- Required action -
Update every row below, replacing "Kuchyňský a jídelní textil" with "Kuchyňský textil" wherever it appears and leaving everything else unchanged.

- Dataset records -
○ ○ ○ ○ ○ ○ ○
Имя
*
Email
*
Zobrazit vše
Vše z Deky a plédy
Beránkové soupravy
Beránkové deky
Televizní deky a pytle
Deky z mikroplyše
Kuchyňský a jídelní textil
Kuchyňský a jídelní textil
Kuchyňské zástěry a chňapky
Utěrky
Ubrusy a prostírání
○ ○ ○ ○ ○ ○ ○
- Answer to this problem -
Имя
*
Email
*
Zobrazit vše
Vše z Deky a plédy
Beránkové soupravy
Beránkové deky
Televizní deky a pytle
Deky z mikroplyše
Kuchyňský textil
Kuchyňský textil
Kuchyňské zástěry a chňapky
Utěrky
Ubrusy a prostírání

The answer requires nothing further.